Giro di vite del Comune stop a bivacchi e tende
Ordinanza del dirigente dell’area Vigilanza dopo le segnalazioni dei cittadini Nella borgata non esistono zone autorizzate e quindi il divieto è assoluto
ORISTANO. Ci sono volute le proteste dei residenti e dei turisti, un articolo sul giornale (vedi La Nuova di lunedì) e nel giro di poche ore, è arrivata l’ordinanza della Polizia locale che vieta ogni forma di campeggio abusivo nel territorio di Oristano, soprattutto, come si legge nel documento, nella zona di Torre Grande.
Il dirigente del settore Vigilanza, trasporti e viabilità, Rinaldo Dettori, lunedì ha infatti emesso l’ordinanza «di divieto di bivacco, campeggio e accampamento, anche con l’ausilio di veicoli, nelle zone non autorizzate».
Siccome di zone autorizzate al campeggio libero in tutto il territorio comunale non ce ne sono, va da se, che a meno che non si vada nelle strutture private, dormire sotto le stelle, benchè romantico e soprattutto, economico, è vietatissimo.
Ci sono tutti i presupposti per intuire come il clima possa essere da “tolleranza zero”. Saranno infatti le forze dell’ordine, dunque non soltanto gli agenti della polizia locale, a far rispettare l’ordinanza che nasce da esigenze ben precise. Ovvero, non trasformare le zone limitrofe alle spiagge, come ad esempio la pineta di Torregrande, in una campeggio abusivo, come invece, in questi giorni, subito dopo “Mondo Ichnusa”, si era verificato, con conseguenze facilmente intuibili soprattutto sotto il profilo igienico e sanitario, ma anche ambientale.
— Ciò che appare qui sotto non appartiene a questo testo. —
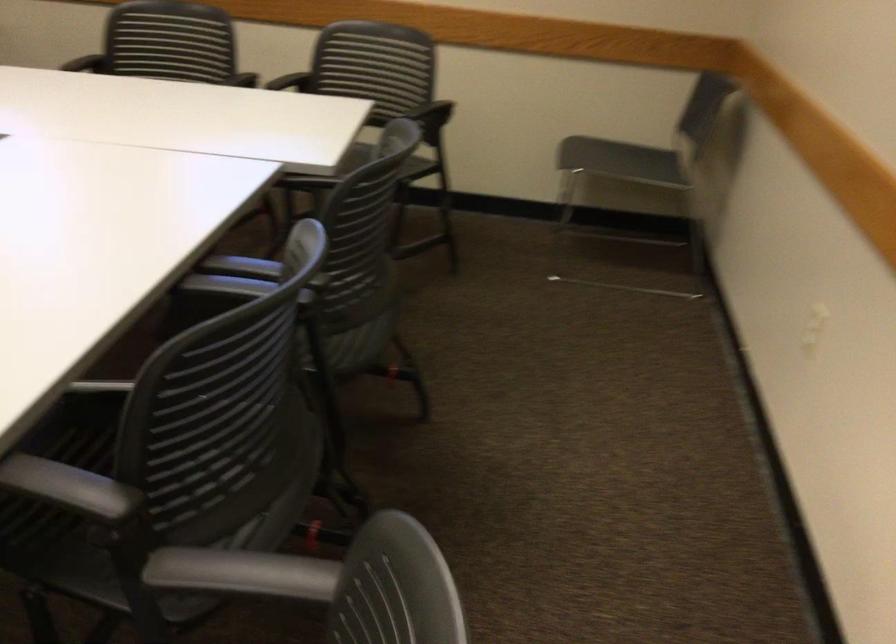
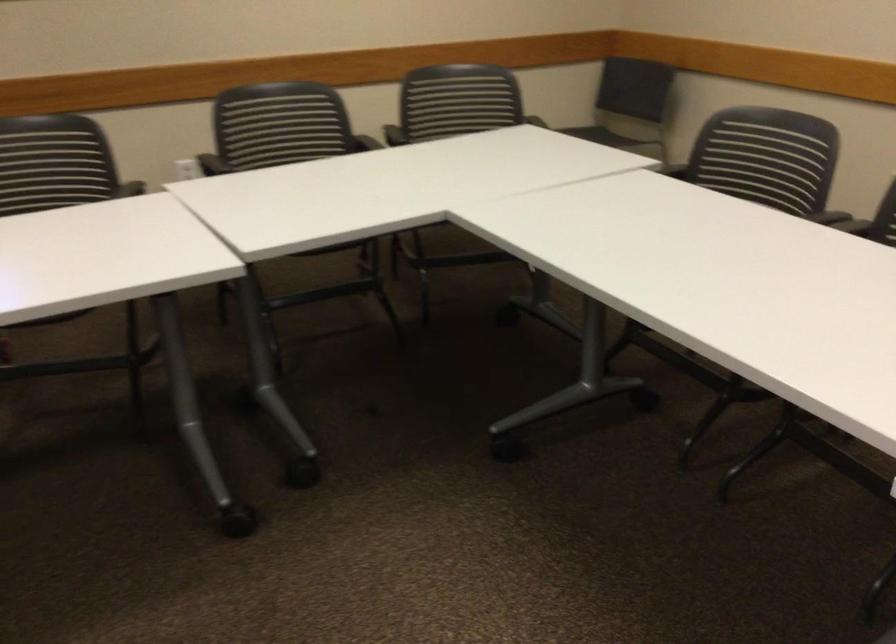
Where in the second image is the point corresponding to pixel 712 219 from the first image?

(660, 158)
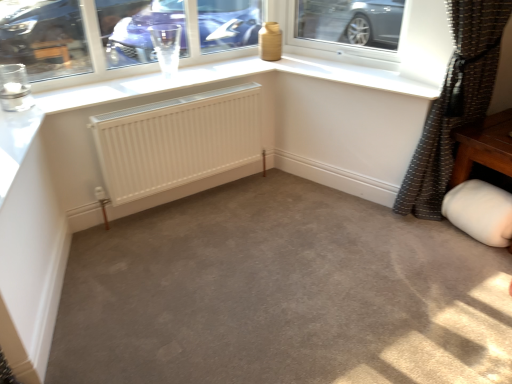
In order to click on vacant region in front of white matte radiator at center in this screenshot , I will do `click(192, 270)`.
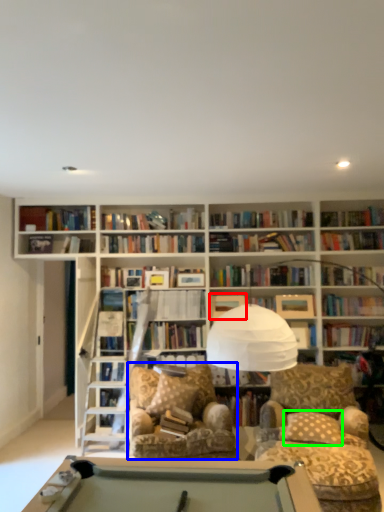
Question: Based on their relative distances, which object is nearer to paperback book (highlighted by a red box)? Choose from swivel chair (highlighted by a blue box) and pillow (highlighted by a green box).

Choices:
 (A) swivel chair
 (B) pillow

Answer: (A)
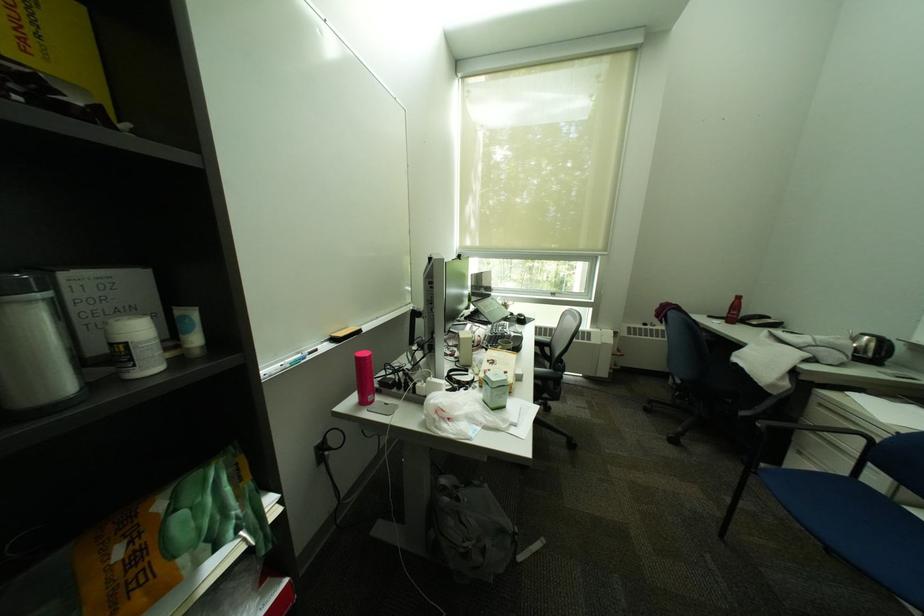
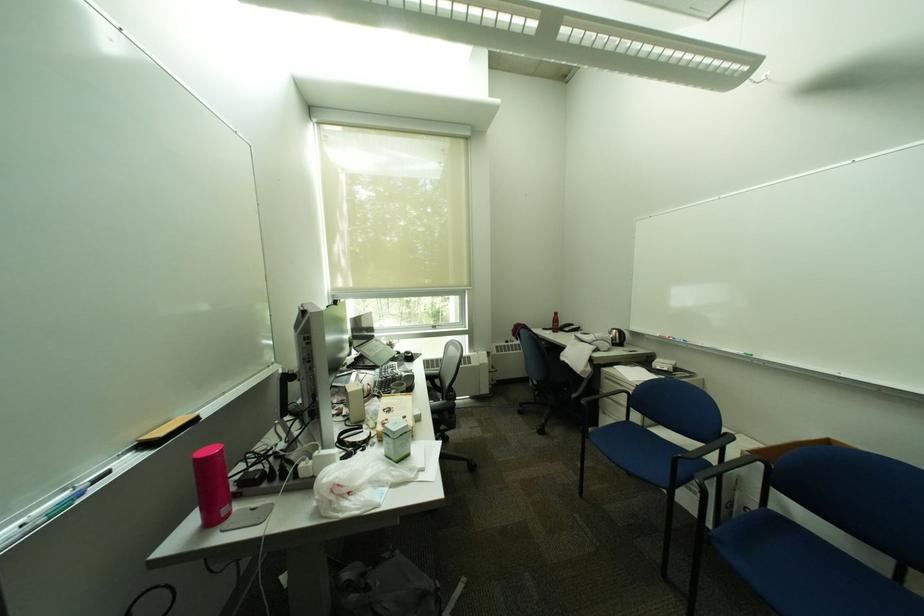
Find the pixel in the second image that matches (x=345, y=336) in the first image.

(155, 439)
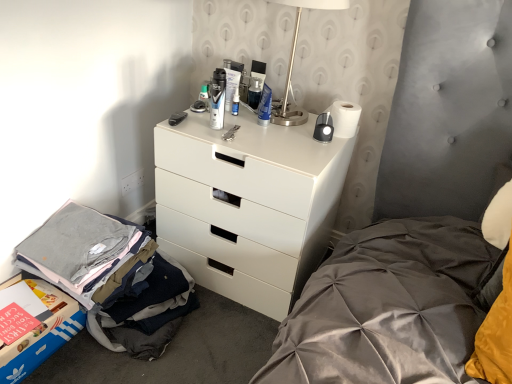
Identify the location of vacant space in between white matte toilet paper at upper right and blue plastic tube at center, which is the 1th toiletry from right to left. The height and width of the screenshot is (384, 512). (292, 129).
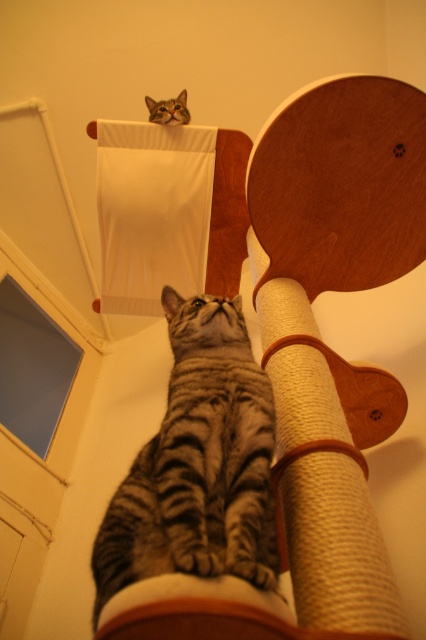
Is point (388, 150) closer to viewer compared to point (178, 120)?

Yes.

This screenshot has width=426, height=640. Describe the element at coordinates (317, 330) in the screenshot. I see `sanded wood scratching post at center` at that location.

This screenshot has height=640, width=426. Find the location of `sanded wood scratching post at center`. sanded wood scratching post at center is located at coordinates (317, 330).

Between gray tabby cat at center and tabby fur cat at upper center, which one appears on the right side from the viewer's perspective?

gray tabby cat at center is more to the right.

Is point (215, 468) positioned after point (164, 109)?

No, it is in front of (164, 109).

Is point (181, 376) more distant than point (164, 112)?

No, (181, 376) is in front of (164, 112).

Image resolution: width=426 pixels, height=640 pixels. Find the location of `gray tabby cat at center`. gray tabby cat at center is located at coordinates (198, 464).

Is point (402, 134) more distant than point (178, 445)?

That is True.

Is sanded wood scratching post at center closer to the viewer compared to gray tabby cat at center?

No.

Does point (267, 300) come in front of point (224, 456)?

No, it is behind (224, 456).

You are a GUI agent. You are given a task and a screenshot of the screen. Output one action in this format:
    pyautogui.click(x=<x>, y=<y>)
    Task: Click on the sanded wood scratching post at center
    The height and width of the screenshot is (640, 426).
    Given the screenshot: What is the action you would take?
    pyautogui.click(x=317, y=330)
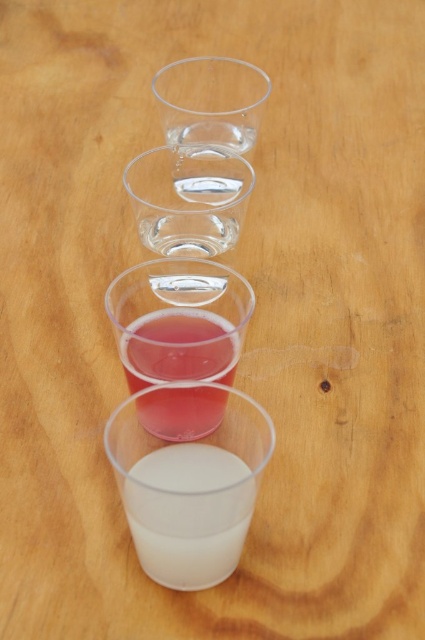
Is translucent plastic cup at center shorter than transparent plastic shot glass at center?

Indeed, translucent plastic cup at center has a lesser height compared to transparent plastic shot glass at center.

Is point (125, 340) behind point (232, 221)?

No.

This screenshot has width=425, height=640. In order to click on translucent plastic cup at center in this screenshot , I will do tap(178, 348).

Who is lower down, white opaque cup at center or translucent plastic cup at center?

white opaque cup at center is lower down.

Can you confirm if white opaque cup at center is positioned to the right of translucent plastic cup at center?

Indeed, white opaque cup at center is positioned on the right side of translucent plastic cup at center.

Is point (234, 540) farther from camera compared to point (158, 365)?

No, (234, 540) is in front of (158, 365).

Locate an element on the screen. This screenshot has width=425, height=640. white opaque cup at center is located at coordinates (189, 515).

Based on the photo, can you confirm if white opaque cup at center is smaller than transparent plastic shot glass at upper center?

Correct, white opaque cup at center occupies less space than transparent plastic shot glass at upper center.

Is point (195, 448) positioned in front of point (229, 58)?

Infatti, proprio in questi giorni era stata segnalata la sosta abusiva, di camper sulle dune di sabbia, aree dall’equilibrio particolarmente delicato che certo, non sono adatte a d essere trasformate in piazzole di sosta.
Se infatti buona parte dei bivacchi pare fosse determinata dalla scelta di alcuni venditori ambulanti (non si sa se autorizzati o meno) che dopo una nottata di lavoro sul lungomare avevano deciso di trasferire temporaneamente la propria residenza in pineta, come ogni estate, non sono mancati i camperisti che, per risparmiare, avevano auto-eletto la zone a ridosso della costa a campeggio libero.
Cosa vietatissima. Tanto è vero che l’ordinanza prevede che chi venga sorpreso a bivaccare abusivamente, dovrà pagare una sanzione amministrativca fra 25 e 500euro, oltre ai costi aggiuntivi legati allo smantellamento delle tende e delle installazioni abusive che saranno restituite soltanto previo il pagamento dei costi aggiuntivi, custodia compresa.